The Aztecs had never seen horses, guns and gunpowder, and had no concept of the wheel. Yet their civilization flourished in central Mexico, and they built large cities and magnificent buildings, many of which are still visible. Their capital city had over two hundred thousand inhabitants. They were highly sophisticated in mathematics, astronomy, and devised a complicated calendar. They were a great civilization, no doubt, in spite of the fact that they practiced human sacrifice. Yet they were conquered by a smaller force.
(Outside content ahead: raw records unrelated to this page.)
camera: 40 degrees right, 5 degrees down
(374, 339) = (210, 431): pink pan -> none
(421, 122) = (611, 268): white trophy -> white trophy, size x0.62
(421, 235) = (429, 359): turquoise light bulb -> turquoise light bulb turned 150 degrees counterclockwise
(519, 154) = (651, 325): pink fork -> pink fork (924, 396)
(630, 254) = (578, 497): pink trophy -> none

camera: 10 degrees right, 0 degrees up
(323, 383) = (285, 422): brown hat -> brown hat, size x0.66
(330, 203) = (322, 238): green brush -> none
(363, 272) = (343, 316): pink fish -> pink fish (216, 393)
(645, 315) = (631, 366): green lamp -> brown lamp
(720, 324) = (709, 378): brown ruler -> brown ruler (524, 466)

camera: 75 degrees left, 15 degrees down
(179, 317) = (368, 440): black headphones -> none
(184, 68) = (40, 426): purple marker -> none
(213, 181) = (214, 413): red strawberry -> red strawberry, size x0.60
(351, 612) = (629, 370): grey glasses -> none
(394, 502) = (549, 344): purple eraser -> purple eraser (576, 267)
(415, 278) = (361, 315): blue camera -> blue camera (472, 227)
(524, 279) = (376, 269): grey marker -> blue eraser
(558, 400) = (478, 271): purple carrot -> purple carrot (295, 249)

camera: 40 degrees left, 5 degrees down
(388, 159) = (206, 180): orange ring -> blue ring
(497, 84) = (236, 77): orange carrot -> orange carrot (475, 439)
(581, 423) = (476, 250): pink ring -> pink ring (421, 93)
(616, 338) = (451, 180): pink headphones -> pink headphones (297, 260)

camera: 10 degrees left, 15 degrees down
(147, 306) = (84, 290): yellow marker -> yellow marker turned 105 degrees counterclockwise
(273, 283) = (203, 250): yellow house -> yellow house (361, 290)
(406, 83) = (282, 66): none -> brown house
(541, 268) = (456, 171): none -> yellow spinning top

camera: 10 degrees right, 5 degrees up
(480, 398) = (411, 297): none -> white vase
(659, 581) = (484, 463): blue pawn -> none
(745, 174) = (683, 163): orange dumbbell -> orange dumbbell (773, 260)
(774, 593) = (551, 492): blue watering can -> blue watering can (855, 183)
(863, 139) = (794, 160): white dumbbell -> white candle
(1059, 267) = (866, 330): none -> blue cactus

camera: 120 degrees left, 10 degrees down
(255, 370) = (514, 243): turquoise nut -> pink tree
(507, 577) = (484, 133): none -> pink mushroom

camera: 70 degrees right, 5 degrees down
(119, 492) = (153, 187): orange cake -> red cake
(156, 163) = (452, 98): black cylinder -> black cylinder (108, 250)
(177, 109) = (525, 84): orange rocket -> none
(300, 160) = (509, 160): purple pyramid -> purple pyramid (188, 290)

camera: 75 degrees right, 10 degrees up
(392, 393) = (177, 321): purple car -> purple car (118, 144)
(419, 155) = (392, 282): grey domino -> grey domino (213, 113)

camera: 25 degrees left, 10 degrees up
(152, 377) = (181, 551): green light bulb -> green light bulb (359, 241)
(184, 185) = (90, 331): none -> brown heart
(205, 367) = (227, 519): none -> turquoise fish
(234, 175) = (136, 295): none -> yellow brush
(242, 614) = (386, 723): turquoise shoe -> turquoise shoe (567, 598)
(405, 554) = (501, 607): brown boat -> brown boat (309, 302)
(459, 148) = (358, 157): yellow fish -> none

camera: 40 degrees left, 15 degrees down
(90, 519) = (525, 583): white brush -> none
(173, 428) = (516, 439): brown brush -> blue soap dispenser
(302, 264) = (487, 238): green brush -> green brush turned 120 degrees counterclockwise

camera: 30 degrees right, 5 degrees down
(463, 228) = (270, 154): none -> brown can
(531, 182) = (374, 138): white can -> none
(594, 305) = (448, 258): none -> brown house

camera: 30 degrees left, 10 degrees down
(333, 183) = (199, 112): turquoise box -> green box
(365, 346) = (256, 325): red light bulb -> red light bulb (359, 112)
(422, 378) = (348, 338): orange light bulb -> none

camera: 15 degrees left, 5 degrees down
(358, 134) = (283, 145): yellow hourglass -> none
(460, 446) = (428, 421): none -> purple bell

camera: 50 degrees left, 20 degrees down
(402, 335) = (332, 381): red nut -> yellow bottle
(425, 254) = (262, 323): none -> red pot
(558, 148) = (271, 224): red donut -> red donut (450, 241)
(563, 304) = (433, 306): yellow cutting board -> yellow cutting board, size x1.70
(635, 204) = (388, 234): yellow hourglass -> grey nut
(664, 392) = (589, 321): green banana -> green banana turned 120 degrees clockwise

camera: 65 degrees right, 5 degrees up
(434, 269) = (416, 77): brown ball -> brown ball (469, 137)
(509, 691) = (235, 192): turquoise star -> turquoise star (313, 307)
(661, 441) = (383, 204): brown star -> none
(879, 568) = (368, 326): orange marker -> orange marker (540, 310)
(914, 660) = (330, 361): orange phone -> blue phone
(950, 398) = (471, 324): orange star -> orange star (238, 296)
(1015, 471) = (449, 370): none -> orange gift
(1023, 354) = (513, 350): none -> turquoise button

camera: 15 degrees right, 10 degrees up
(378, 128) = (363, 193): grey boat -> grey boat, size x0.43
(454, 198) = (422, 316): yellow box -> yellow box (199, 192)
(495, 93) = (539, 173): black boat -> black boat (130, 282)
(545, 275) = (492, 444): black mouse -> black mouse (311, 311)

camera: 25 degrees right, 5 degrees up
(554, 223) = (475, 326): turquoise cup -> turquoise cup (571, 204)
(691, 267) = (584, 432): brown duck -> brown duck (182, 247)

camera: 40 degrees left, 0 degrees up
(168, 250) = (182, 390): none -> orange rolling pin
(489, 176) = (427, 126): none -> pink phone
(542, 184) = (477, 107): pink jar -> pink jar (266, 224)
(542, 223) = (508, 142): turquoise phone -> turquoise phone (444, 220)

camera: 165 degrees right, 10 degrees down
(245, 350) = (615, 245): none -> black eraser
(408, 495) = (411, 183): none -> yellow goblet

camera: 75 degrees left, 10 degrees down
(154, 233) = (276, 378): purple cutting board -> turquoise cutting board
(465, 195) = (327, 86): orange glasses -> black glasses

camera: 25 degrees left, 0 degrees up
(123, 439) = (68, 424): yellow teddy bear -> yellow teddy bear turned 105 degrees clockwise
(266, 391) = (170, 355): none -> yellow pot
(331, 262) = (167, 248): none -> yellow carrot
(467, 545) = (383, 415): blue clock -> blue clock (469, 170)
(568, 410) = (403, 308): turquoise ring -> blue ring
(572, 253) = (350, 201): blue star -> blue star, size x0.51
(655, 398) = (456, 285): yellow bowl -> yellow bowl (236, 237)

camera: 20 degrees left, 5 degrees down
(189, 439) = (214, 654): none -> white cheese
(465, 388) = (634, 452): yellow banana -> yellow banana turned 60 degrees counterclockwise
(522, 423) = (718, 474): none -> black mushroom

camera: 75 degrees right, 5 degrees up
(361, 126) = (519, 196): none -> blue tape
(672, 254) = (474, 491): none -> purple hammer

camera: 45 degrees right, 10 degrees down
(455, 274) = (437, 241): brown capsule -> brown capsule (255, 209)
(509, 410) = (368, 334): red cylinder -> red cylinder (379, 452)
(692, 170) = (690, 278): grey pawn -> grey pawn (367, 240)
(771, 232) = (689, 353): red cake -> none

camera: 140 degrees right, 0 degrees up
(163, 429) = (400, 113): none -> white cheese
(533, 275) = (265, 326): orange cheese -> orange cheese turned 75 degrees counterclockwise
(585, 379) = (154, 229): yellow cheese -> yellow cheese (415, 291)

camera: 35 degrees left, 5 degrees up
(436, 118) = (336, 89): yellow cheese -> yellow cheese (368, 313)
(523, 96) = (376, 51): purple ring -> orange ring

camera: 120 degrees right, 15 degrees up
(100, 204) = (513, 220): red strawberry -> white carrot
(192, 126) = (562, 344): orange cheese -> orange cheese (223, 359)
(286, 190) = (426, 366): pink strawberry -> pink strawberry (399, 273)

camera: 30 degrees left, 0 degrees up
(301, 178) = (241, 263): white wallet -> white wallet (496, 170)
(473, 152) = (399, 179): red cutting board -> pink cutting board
Cortes’s army was, in today’s terminology, a quantum leap ahead of the Aztecs. It’s difficult to imagine what the average Aztec individual though of a weapon that made a thunderous noise and shot a projectile that could kill a person at a distance. Or what he thought of the presence of horses, huge animals that people could ride, and in so doing, travel much faster than a man could run. To them, these must have been, at the same time, awe-inspiring and terrifying. How many Aztec warriors were killed because they simply didn’t know how to react?
What’s this got to do with today? Certainly, a number of lessons can be derived from the defeat of the Aztecs, but what I want to focus on is the future. This story would make a good basis for a science fiction novel, but it could be extended to science fact as well. If a smaller, but much more highly advanced army (perhaps I should call it an invasion force) can defeat an army of superior numbers but inferior weaponry, how much chance do we on Earth have of a force of aliens from outer space?
So far, there’s never been any seriously documented invasion of Earth from outer space. There hasn’t even been a well-documented visit, Roswell, NM, notwithstanding. A few people claim to have been abducted by aliens, but no one has any real proof. None of that, however, means it couldn’t happen. Were we invaded by a force from the stars, they would almost certainly be scientifically superior. How else would they know how to travel the immense distances through space in order to reach us here? They would have to come from outside our solar system, as there doesn’t appear to be any place in our system that could allow development of the type of living beings we have on Earth. We’re almost certainly alone in this solar system.
But other systems are a different matter. Highly sophisticated militaristic forms may be lurking out there, salivating at the prospect of annexing our lovely planet. Do they really exist? No one knows. But if they’re capable of traveling to Earth, they must be far more advanced than we, since we can barely make it to the moon and back. That almost certainly would include weaponry. In short, if we get invaded by Conquistadors from outer space, we’ve had it. They could probably take us down like a cat taking down a mouse. Take a lesson from the Aztecs. Let’s hope there’s no alien Cortes out there in his faster-than-light spaceship.